Write to Your Newspaper

Did you know that the Opinion section of newspapers is still widely read and very influential with policymakers?  It's a great way to make your voice heard.  

Download our Op-Ed toolkit.

Here is a sample Op-Ed letter - please feel free to adapt it and submit it to your local paper.  When you do, please let us know at harvestofdignity@gmail.com.  Thanks.

 

Supporting Workers Who Provide Our Food

Did you know that there are still some workers in North Carolina who earn less than the minimum wage? Did you know that some workers have died on the job from heat stroke? 

And that child labor still exists?  It’s happening here, in North Carolina’s fields.  Think about all the crops that we produce: from sweet potatoes to cucumbers, from strawberries to grapes, from peppers to tobacco.  Someone has to pick these fruits and vegetables. 

Farmworkers remain one of the most vulnerable and exploited group of workers in the United States today. 

Martin Luther King, Jr. said that “The time is always right to do what is right.”  Across the state, the Farmworker Advocacy Network (FAN) is working to help farmworkers achieve safe places to live and safe places to work.  I just signed on to their Harvest of Dignity Campaign because I believe that North Carolina should be a great place to live and work for everyone, regardless of their industry. 

This year, FAN is working in particular to end child labor.  The legal age to perform most farm work starts at age 12 if a parent accompanies the working child. Children who are 12 or older can work unlimited hours in the fields before or after school hours. U.S. law also allows children working in agriculture to perform hazardous work at 16 – other workers must wait until they are 18.

Children account for about 20 percent of all farm fatalities. More than 10,000 youth between the ages of 10 and 15 years were injured on farms in 2006.  From 1992-2000, 42% of work-related deaths of minors occurred in agriculture.
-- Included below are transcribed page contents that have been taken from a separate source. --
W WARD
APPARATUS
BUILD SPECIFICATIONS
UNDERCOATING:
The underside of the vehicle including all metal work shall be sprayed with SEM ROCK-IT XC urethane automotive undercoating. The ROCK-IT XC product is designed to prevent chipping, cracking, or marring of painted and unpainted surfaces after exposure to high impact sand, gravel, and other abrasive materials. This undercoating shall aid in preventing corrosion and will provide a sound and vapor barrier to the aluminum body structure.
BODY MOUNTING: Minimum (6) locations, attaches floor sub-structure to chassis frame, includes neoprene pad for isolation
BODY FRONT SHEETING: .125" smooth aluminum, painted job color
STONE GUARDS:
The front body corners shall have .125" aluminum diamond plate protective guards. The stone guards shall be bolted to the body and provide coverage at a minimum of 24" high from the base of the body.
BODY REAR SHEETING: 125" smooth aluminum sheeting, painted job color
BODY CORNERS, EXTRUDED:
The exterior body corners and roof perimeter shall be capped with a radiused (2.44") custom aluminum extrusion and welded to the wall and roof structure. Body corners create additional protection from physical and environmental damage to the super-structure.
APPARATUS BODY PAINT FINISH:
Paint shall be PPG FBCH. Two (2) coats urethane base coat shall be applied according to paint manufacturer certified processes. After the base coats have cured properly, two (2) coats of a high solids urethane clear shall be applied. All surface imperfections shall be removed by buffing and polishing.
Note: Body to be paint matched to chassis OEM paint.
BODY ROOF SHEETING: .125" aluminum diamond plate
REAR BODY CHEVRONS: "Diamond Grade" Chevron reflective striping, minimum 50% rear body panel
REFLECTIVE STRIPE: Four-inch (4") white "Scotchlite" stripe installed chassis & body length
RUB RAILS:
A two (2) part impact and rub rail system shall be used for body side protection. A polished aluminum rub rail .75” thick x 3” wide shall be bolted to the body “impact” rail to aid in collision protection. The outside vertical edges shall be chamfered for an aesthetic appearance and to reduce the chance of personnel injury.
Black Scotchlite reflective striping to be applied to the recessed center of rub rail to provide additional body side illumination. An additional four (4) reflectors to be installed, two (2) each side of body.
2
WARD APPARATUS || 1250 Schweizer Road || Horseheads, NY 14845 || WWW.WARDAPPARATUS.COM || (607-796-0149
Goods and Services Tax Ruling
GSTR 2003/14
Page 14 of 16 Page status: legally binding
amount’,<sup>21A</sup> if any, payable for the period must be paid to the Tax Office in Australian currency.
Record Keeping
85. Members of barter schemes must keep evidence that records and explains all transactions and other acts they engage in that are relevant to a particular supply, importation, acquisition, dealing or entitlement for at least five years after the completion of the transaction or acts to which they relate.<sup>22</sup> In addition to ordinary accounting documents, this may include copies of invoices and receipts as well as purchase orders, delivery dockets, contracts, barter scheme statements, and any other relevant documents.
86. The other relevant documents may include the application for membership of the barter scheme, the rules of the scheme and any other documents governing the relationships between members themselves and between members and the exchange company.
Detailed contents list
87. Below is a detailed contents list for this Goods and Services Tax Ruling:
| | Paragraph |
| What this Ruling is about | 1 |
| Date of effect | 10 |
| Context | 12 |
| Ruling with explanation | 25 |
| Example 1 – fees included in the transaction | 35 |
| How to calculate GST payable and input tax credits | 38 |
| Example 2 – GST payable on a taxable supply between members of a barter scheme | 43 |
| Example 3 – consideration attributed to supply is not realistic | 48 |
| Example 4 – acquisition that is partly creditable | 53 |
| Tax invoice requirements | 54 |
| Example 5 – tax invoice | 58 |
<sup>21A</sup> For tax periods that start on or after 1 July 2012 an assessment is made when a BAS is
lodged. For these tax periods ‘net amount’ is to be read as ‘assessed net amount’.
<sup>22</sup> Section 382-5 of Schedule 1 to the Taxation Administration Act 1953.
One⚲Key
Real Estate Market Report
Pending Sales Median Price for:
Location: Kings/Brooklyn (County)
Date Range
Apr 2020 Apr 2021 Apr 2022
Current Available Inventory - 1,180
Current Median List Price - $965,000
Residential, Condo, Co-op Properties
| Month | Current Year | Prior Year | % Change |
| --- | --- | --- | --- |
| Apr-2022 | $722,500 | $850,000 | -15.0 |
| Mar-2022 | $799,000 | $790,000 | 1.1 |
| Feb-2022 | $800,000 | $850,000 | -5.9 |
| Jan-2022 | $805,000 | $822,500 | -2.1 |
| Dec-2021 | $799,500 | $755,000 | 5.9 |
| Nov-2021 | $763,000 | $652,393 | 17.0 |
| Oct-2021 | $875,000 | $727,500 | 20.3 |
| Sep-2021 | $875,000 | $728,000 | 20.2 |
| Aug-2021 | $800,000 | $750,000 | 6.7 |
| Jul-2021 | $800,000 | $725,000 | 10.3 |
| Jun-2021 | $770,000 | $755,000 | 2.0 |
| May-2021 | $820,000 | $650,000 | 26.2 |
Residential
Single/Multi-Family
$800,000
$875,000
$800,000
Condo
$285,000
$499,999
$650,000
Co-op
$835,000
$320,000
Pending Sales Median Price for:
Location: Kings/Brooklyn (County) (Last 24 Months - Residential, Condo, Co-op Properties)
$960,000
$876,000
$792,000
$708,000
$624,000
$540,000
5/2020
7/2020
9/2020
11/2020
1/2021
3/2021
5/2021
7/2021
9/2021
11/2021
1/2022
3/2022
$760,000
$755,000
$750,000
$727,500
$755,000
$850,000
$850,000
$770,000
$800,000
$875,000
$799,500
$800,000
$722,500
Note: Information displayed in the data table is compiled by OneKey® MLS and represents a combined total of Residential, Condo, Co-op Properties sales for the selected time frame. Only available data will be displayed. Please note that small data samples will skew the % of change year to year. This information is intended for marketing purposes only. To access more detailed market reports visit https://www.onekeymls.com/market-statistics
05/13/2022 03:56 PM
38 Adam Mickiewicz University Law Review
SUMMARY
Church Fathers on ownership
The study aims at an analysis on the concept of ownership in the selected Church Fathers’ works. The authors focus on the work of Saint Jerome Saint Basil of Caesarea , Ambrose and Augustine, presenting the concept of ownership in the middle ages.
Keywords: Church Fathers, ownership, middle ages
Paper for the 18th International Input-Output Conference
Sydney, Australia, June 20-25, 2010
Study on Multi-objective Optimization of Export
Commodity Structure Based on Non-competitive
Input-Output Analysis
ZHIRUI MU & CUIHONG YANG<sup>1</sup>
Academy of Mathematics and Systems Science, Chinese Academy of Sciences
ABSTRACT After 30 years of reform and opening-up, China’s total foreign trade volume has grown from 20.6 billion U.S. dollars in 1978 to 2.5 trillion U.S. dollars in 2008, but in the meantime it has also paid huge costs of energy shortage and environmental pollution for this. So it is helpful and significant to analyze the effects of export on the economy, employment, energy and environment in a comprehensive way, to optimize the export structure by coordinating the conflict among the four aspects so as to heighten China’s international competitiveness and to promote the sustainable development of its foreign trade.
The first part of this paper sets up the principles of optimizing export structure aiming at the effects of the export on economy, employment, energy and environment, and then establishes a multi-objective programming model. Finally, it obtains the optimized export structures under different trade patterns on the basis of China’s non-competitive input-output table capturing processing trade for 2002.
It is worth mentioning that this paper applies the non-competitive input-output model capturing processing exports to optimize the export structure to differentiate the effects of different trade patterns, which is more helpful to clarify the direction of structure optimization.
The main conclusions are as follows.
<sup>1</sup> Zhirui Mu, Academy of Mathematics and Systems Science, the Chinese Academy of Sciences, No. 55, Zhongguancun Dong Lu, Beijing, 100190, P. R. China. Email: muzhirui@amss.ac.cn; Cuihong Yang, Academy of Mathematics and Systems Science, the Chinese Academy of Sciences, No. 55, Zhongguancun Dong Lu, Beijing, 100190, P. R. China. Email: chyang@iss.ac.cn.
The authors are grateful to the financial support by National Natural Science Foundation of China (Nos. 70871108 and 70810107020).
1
Half of the victims were 14 years old and under.  Finally, farmworker children are more vulnerable to pesticide exposure.

What’s the solution?  To end child labor once and for all, we need to close the loopholes that allow kids to work on large corporate farms.  FAN recognizes that some very small farms still rely on help from children, and so there should be a very narrow exception that applies to only the children of the farm owner.  But in general, we should treat the age guidelines in agriculture the same as other industries.  It just doesn’t make sense that a 13-year-old can’t work at the mall but he or she can work in the fields.

Finally, we need to take a good look at wages in this industry.  Families who earn only poverty wages, who are at risk of going hungry, often need all available wage earners to work – including children.  We have to ask ourselves: do we want to be a state where children have to work to support their families?  Do we want our cheap and plentiful food to come to us through the hands of children?  If we can agree that children belong in school, laughing and playing with their peers, let’s join the Harvest of Dignity Campaign to end child labor this year.